Work instructions: Search the material below for "Milling" and copy every line where it occurs.
%%
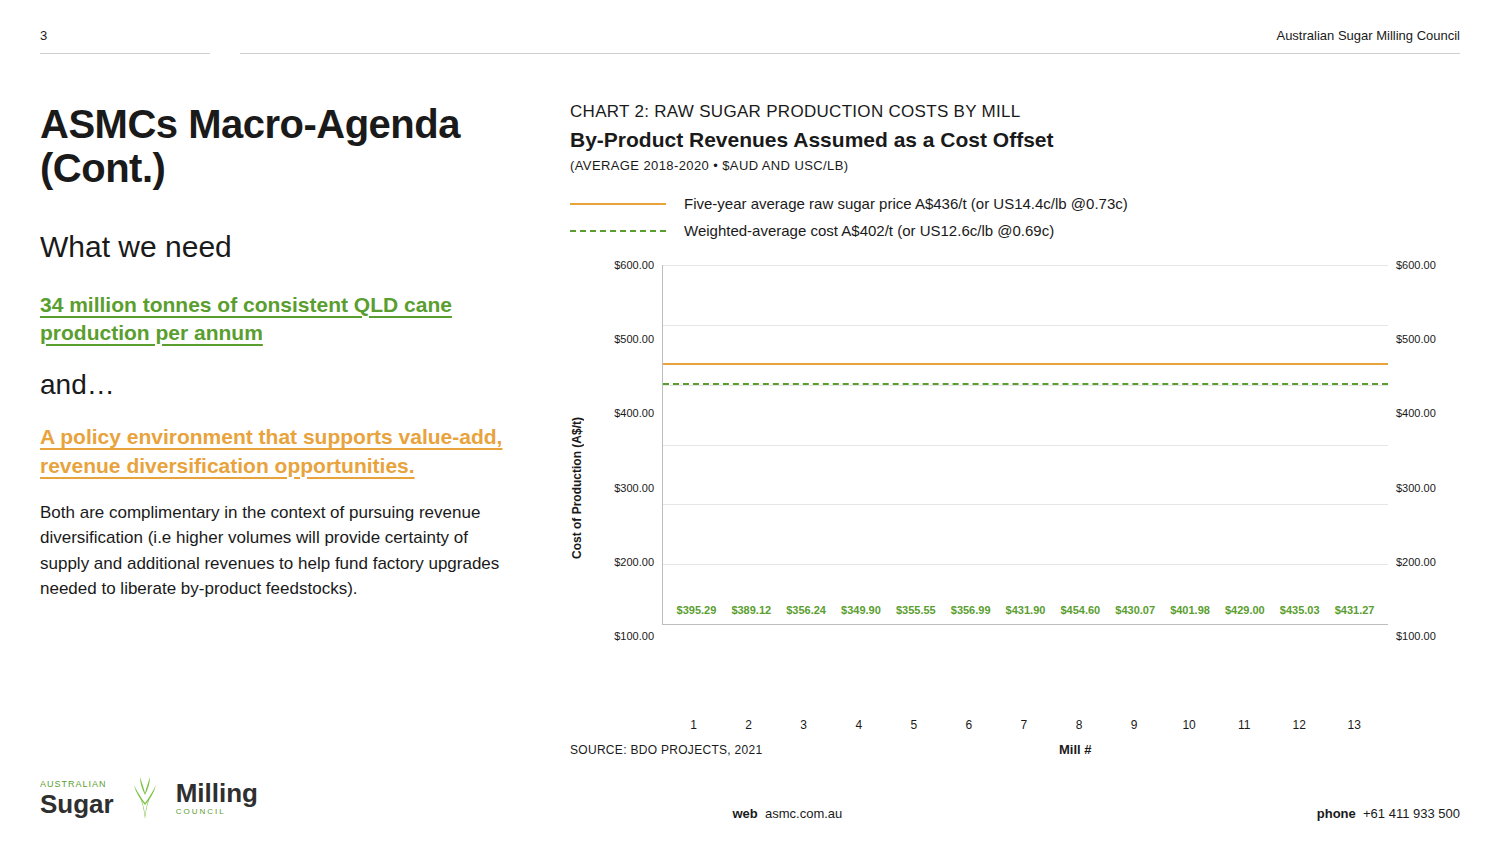3
Australian Sugar Milling Council
ASMCs Macro-Agenda
(Cont.)
What we need
34 million tonnes of consistent QLD cane production per annum
and…
A policy environment that supports value-add, revenue diversification opportunities.
Both are complimentary in the context of pursuing revenue diversification (i.e higher volumes will provide certainty of supply and additional revenues to help fund factory upgrades needed to liberate by-product feedstocks).
CHART 2: RAW SUGAR PRODUCTION COSTS BY MILL
By-Product Revenues Assumed as a Cost Offset
(AVERAGE 2018-2020 • $AUD AND USC/LB)
Five-year average raw sugar price A$436/t (or US14.4c/lb @0.73c)
Weighted-average cost A$402/t (or US12.6c/lb @0.69c)
Cost of Production (A$/t)
$600.00
$500.00
$400.00
$300.00
$200.00
$100.00
$395.29
$389.12
$356.24
$349.90
$355.55
$356.99
$431.90
$454.60
$430.07
$401.98
$429.00
$435.03
$431.27
$600.00
$500.00
$400.00
$300.00
$200.00
$100.00
12345678910111213
SOURCE: BDO PROJECTS, 2021
Mill #
AUSTRALIAN Sugar
Milling COUNCIL
web asmc.com.au
phone +61 411 933 500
%%
Answer to this problem:
Australian Sugar Milling Council
Milling COUNCIL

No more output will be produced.